What I suggested is far, far more conservative than anything else proposed
on this or on the dev thread.

Changing the hash implementation of sets and vectors etc. is likely to have
unintended consequences for performance -
http://www.scala-lang.org/old/node/8510.html

The original Scala code used case classes - like defrecord they provide a
lot of functionality out of the box and don't require defining hash /
equals methods. In the past Scala case classes had bad hash code
distribution, this is no longer the case.

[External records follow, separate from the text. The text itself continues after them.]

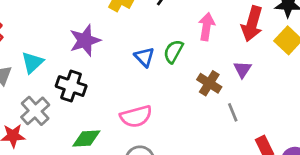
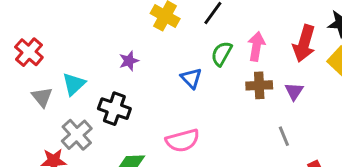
purple star: (85, 40) -> (129, 61), size x0.6
green semicircle: (173, 51) -> (222, 54), moved
brown cross: (209, 83) -> (259, 85), moved, turned -35

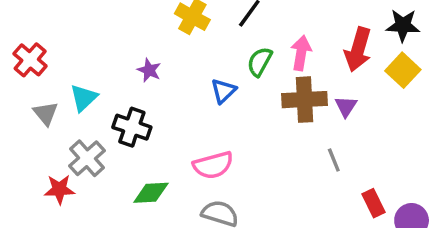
purple star: (129, 61) -> (149, 70), turned -30
blue triangle: (191, 78) -> (223, 91), turned 30
brown cross: (259, 85) -> (305, 100), size x1.4

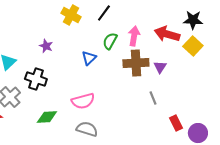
red arrow: (358, 49) -> (167, 34), turned 90

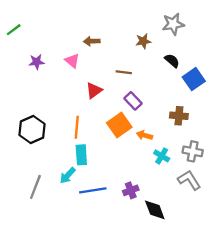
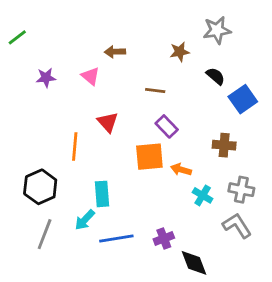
red triangle: (94, 91) -> (108, 122), moved, turned -36
orange square: (119, 125) -> (149, 157), turned 30
orange line: (77, 127) -> (75, 147), moved
black hexagon: (32, 130) -> (40, 187), moved

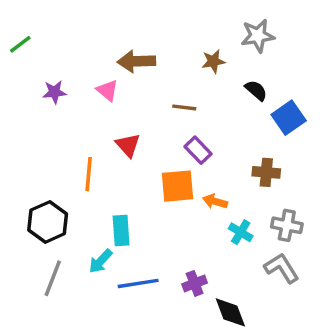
brown arrow: (115, 52) -> (136, 61), size x1.5

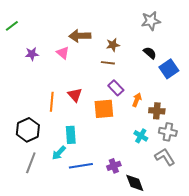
brown star: (213, 61) -> (113, 45), moved
red triangle: (128, 145) -> (75, 95), moved
brown cross: (266, 172) -> (157, 111), moved
orange arrow: (215, 201) -> (137, 100), moved, turned 96

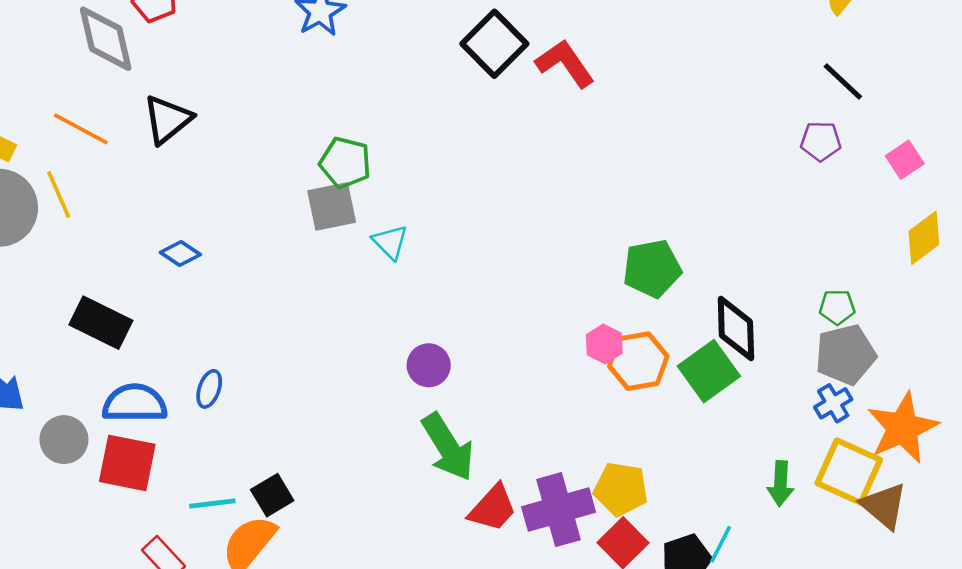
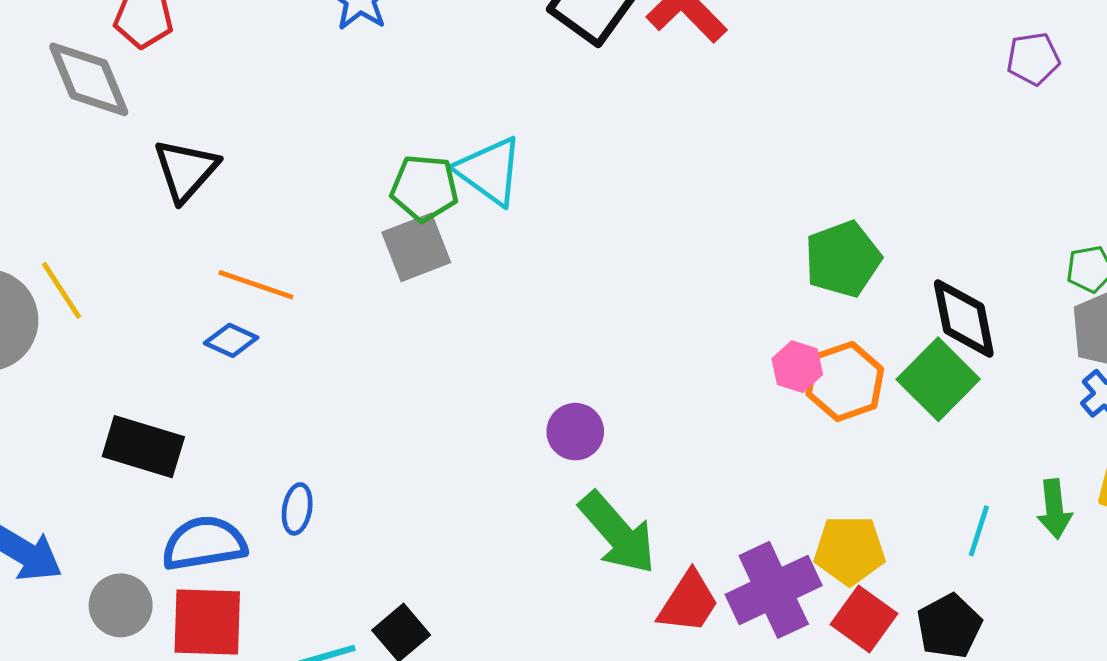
orange line: (81, 129) -> (256, 285), moved
cyan triangle: (390, 242) -> (489, 171), moved, size x1.5
cyan line: (721, 544) -> (979, 531), moved

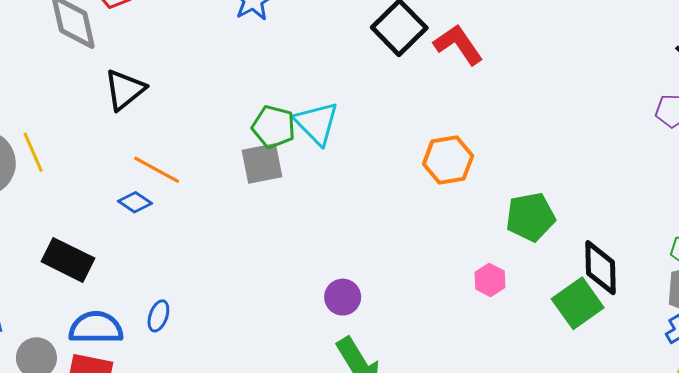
orange hexagon: (845, 381) -> (448, 160), moved

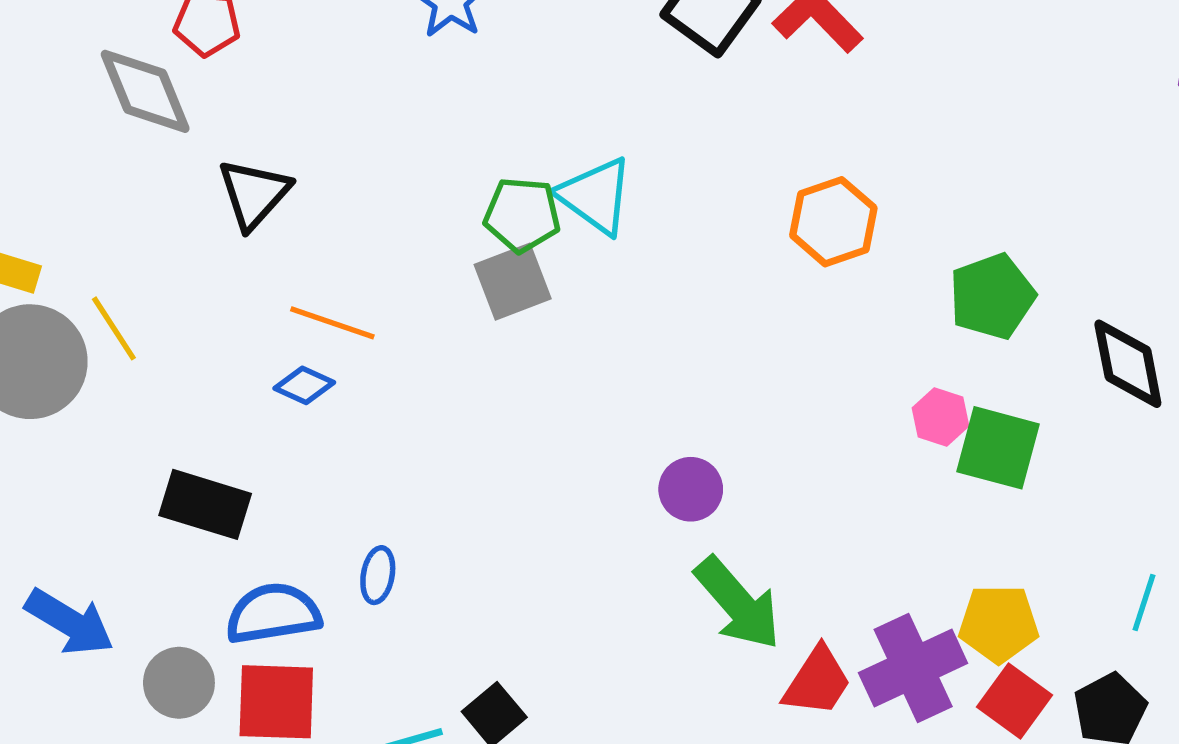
green square: (578, 303) -> (998, 448), moved, turned -30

What I'm suggesting is to leave everything else alone, but only make the
sensible change so that the Scala code can be reasonably ported to Clojure.
This simply requires giving defrecord a better hashing strategy. I suspect
we can duplicate the approach already taken by Scala for case classes.

David

On Fri, Oct 25, 2013 at 12:11 PM, Stuart Halloway <stuart.hallo...@gmail.com
> wrote:

> To save others from having to read this whole thread, is the following
> summary correct?
>
> 1. We believe that the performance issue Paul first encountered is
> substantially / entirely caused by hash collisions.
>
> 2. The hash collisions could be improved by spreading the hashes of
> numbers (and not needing to mess with hashes of collections).
>
> If the above summary is correct, then I have the following questions:
>
> a. Is the approach Scala took substantially #2 above, or something
> different / more?
>
> b. Is changing the hash codes of numbers going to break expectations on
> the Java side of things?
>
>
> On Thu, Oct 24, 2013 at 8:37 PM, Evan Gamble <solar.f...@gmail.com> wrote:
>
>> As Andy Fingerhut pointed out, since (hash [a b]) is 31*(a + 30) + (b +
>> 31) when a and b are ints, summing the hashes of 2-tuples when the values
>> are small ints, as happens when hashing sets of such 2-tuples, is quite
>> likely to lead to collisions. This particular problem could be avoided by
>> spreading the hashes of ints out to large numbers with a non-linear
>> function, not just multiplying them all by some N.
>>
>>
>> On Wednesday, October 23, 2013 5:41:15 PM UTC-7, puzzler wrote:
>>
>>> Perhaps I don't understand your point, but vector hashing is not
>>> currently the sum of hashes.  It's a more complex computation.
>>>
>>> => (hash [0 2])
>>> 963
>>> => (hash [2 0])
>>> 1023
>>> => (hash [2])
>>> 33
>>>
>>> The fact that numbers hash to themselves means that the resulting hashes
>>> are not hugely spread apart, but collisions don't seem to be as common as
>>> with sets and maps.  I'm sure it could be improved, but vector/sequence
>>> hashing doesn't strike me as a huge issue.
>>>
>>>
>>> On Wed, Oct 23, 2013 at 5:31 PM, Cedric Greevey <cgre...@gmail.com>wrote:
>>>
>>>> There's still a problem with collisions among *vectors* though.
>>>>
>>>> I'd say the real underlying problem is that small integers hash to
>>>> themselves. If you let N be a fairly large number satisfying GCD(N, 2^32 -
>>>> 1) = 1, then multiplying 32-bit integers by N would send nearby integers to
>>>> widely separated ones, while inducing a permutation on nonzero integers --
>>>> the hash space wouldn't be any smaller. That alone won't help much with the
>>>> vector problem, since 3N + 2N = 5N just as 3 + 2 = 5, though it may help
>>>> avoid collisions with small integers in small hash maps when the hash is
>>>> being used modulo a small hash-table length. What might help with vectors,
>>>> sets, and other small data structures containing integers (but would shrink
>>>> the hash space by about half) is to additionally square the result (all
>>>> operations being 2s-complement 32-bit integer operations with wrapping --
>>>> Java "int" arithmetic). Now 1 and 4 won't give the same summed hashes as 3
>>>> and 2, and 0 and 5 will be different again. You might also want to add some
>>>> constant to avoid 0 hashing to 0.